Séamus Ahearne: New days, new ways and Indi prays…

OSCARS FOR PERSEVERANCE

SOUNDS OF THE SHANNON
The roads are different. The heron is absent. The nest-making swans are out of sight. There are ducks but not my friends the Tolka ducks. I don’t see the water hens. The Spring shrubs are out. They are talkative and beautiful. The gnarled trees talk of longevity. The air is crisp. My boots like the familiar and seem shy and tentative, as we walk. Athlone and the Shannon, can’t compete with the Tolka. I must have become a creature of habit. I was radical once and even adventurous.
Has the weight of years snared me and quashed me? It is a new day. It is. Chapter time for the Irish Augustinians. After five years, we gather to listen to Isaiah – ‘See I am doing a new deed, can you not see it?’ We try to. The world is new. The church has to be new. Even ancient professionals have to be new. I pine and wither away thinking of Finglas South. The new, feels sore. The country roads beckon. The birds are noisy and sing different songs. There is a new message whispering in the air. I must return and talk to the Heron.
AFTER GOD: WHAT NOW?
We had strange ideas plotting sedition this morning. They hovered over the Assembly. We had ‘God after God.’ ‘The God who may be.’ (Richard Kearney). We had Charles Taylor (not the former President of Liberia) but the philosopher of Secularism from Canada. We had Sally Rooney with ‘Beautiful world, where are you.’ Can you believe this? It was a Roman who created such a downpour. The issues and comments were a summary observation, on the Church. Our disappearing God, (that we thought we knew) had us running as best we could, trying to grab hold of someone/something to comfort us. So yes, we are poets and artists of faith. We are searching for what happens after the God we had tidied up; after the Church we had carefully built; after the religion we had defined so clearly and neatly.
Now the symbolism of the demolished building in Finglas West speaks to us of a dying world. We feel like dead men walking. We have to become inventors; innovators; architects of the future. God is not dead. Nor are we. It is a new God we must find. A new creation. We had 80 First Confessions last week and 11 baptisms in Rivermount. That new building (of sacramental moments) is very fragile. It won’t stay upright against the storms of today. And it is hardly appropriate.
OUTRAGE
The war in Ukraine continues. Conventional wisdom screams that the bully can’t be allowed to win. The pacifist in some of us is beginning to collapse. Some laughed with knowing scorn at Joe Biden but I thought his outrage was real and proper. No one has words strong enough, or deep enough, to hurl at the outrageous behaviour by the Russian invaders. Homes destroyed. People killed. Cities flattened. Internal displacement. Refugees. And the Communist system dares to claim a quasi- religious justification for the devastation. Religion has often been used badly, and history is littered with the destruction caused by those who claim the infallibility of knowing the God-view. That disease is still pervasive.
INDI: SHE HAS NEW PROBLEMS
Covid is lurking about.

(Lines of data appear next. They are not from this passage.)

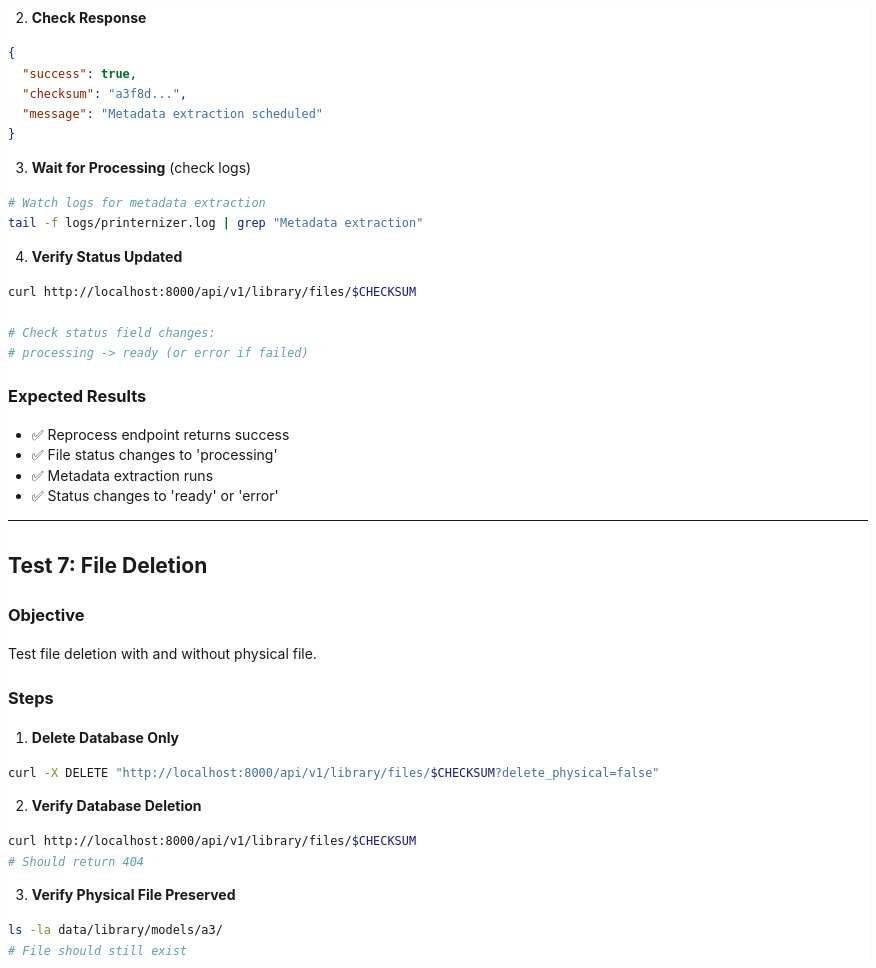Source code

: 2. **Check Response**
```json
{
  "success": true,
  "checksum": "a3f8d...",
  "message": "Metadata extraction scheduled"
}
```

3. **Wait for Processing** (check logs)
```bash
# Watch logs for metadata extraction
tail -f logs/printernizer.log | grep "Metadata extraction"
```

4. **Verify Status Updated**
```bash
curl http://localhost:8000/api/v1/library/files/$CHECKSUM

# Check status field changes:
# processing -> ready (or error if failed)
```

### Expected Results
- ✅ Reprocess endpoint returns success
- ✅ File status changes to 'processing'
- ✅ Metadata extraction runs
- ✅ Status changes to 'ready' or 'error'

---

## Test 7: File Deletion

### Objective
Test file deletion with and without physical file.

### Steps

1. **Delete Database Only**
```bash
curl -X DELETE "http://localhost:8000/api/v1/library/files/$CHECKSUM?delete_physical=false"
```

2. **Verify Database Deletion**
```bash
curl http://localhost:8000/api/v1/library/files/$CHECKSUM
# Should return 404
```

3. **Verify Physical File Preserved**
```bash
ls -la data/library/models/a3/
# File should still exist
```

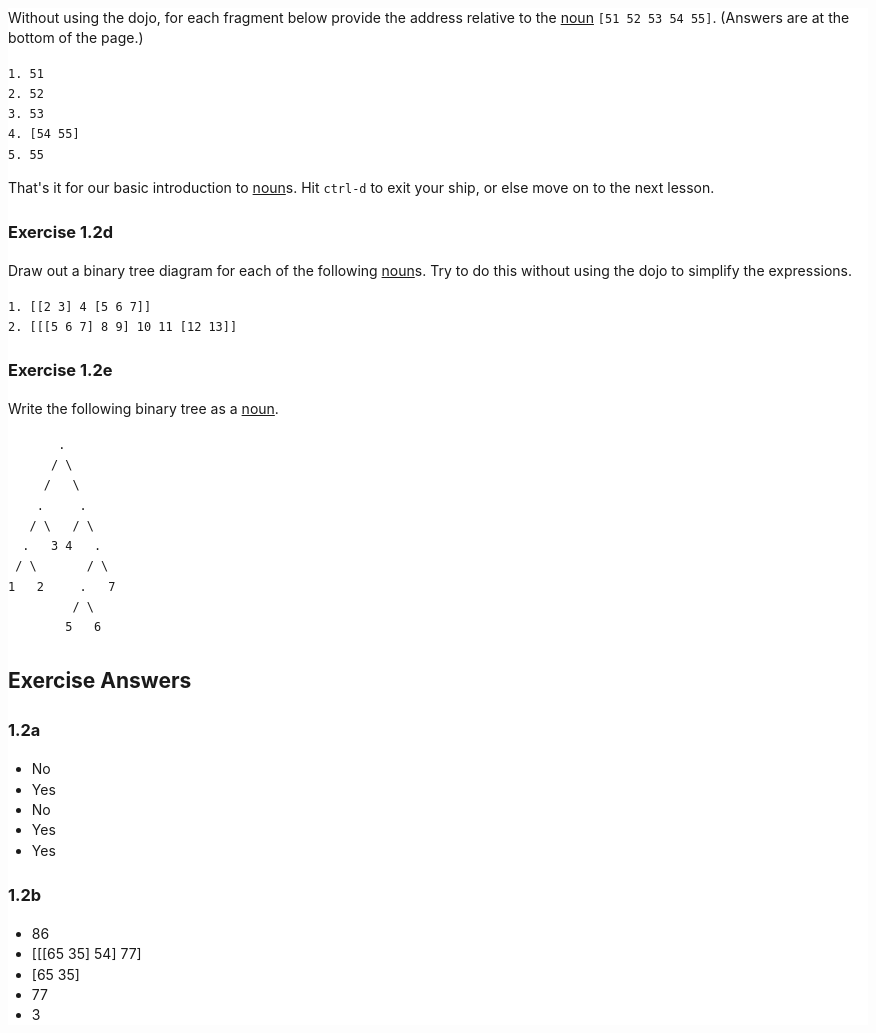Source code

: Without using the dojo, for each fragment below provide the address relative to the [noun](/docs/glossary/noun/) `[51 52 53 54 55]`.  (Answers are at the bottom of the page.)

```
1. 51
2. 52
3. 53
4. [54 55]
5. 55
```

That's it for our basic introduction to [noun](/docs/glossary/noun/)s.  Hit `ctrl-d` to exit your ship, or else move on to the next lesson.

### Exercise 1.2d

Draw out a binary tree diagram for each of the following [noun](/docs/glossary/noun/)s. Try to do this without using the dojo to simplify the expressions.

```
1. [[2 3] 4 [5 6 7]]
2. [[[5 6 7] 8 9] 10 11 [12 13]]
```

### Exercise 1.2e

Write the following binary tree as a [noun](/docs/glossary/noun/).

```
       .
      / \
     /   \
    .     .
   / \   / \
  .   3 4   .
 / \       / \
1   2     .   7
         / \
        5   6
```

## Exercise Answers

### 1.2a

+ No
+ Yes
+ No
+ Yes
+ Yes

### 1.2b

+ 86
+ [[[65 35] 54] 77]
+ [65 35]
+ 77
+ 3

It has invaded her friends. It has scuttled her plans for play. She is not amused. She can’t understand why anything should disrupt her carefully constructed schemes of amusement.
In those moments left blank due to so much being scuppered on her; she devotes to God. Yes. God is very near to her. She plays hide and seek with God. She watches the sun. She sees the shadows. She notices the changing patterns of the clouds. She thinks God is playing games with her and she gets giddy with laughter. She can’t understand why adults are shy to talk of God and are ill at easy in such a discussion. They become busy with everything else. God is a sideshow for them but not for her.
She has her own way of praying. It goes something like this. (When she rings; she tells me): “Thanks for playing with me. Thanks for the fun we have together. Thanks for the colour of the hills. Thanks for the cows in the fields. Thanks for the birds who sing to me. Thanks for the flies that I try to catch, but can’t. Thanks for my house and my food. Thanks for mammy and daddy. Thanks for all my friends with Jazz, where I go when mammy is at school and daddy goes to work. Thanks for my books and teddies and toys. Thanks for the air. Thanks for everyone.” She ends then by saying to God – “Why don’t you do something about these wars and do something about Covid too. You can’t be that busy!”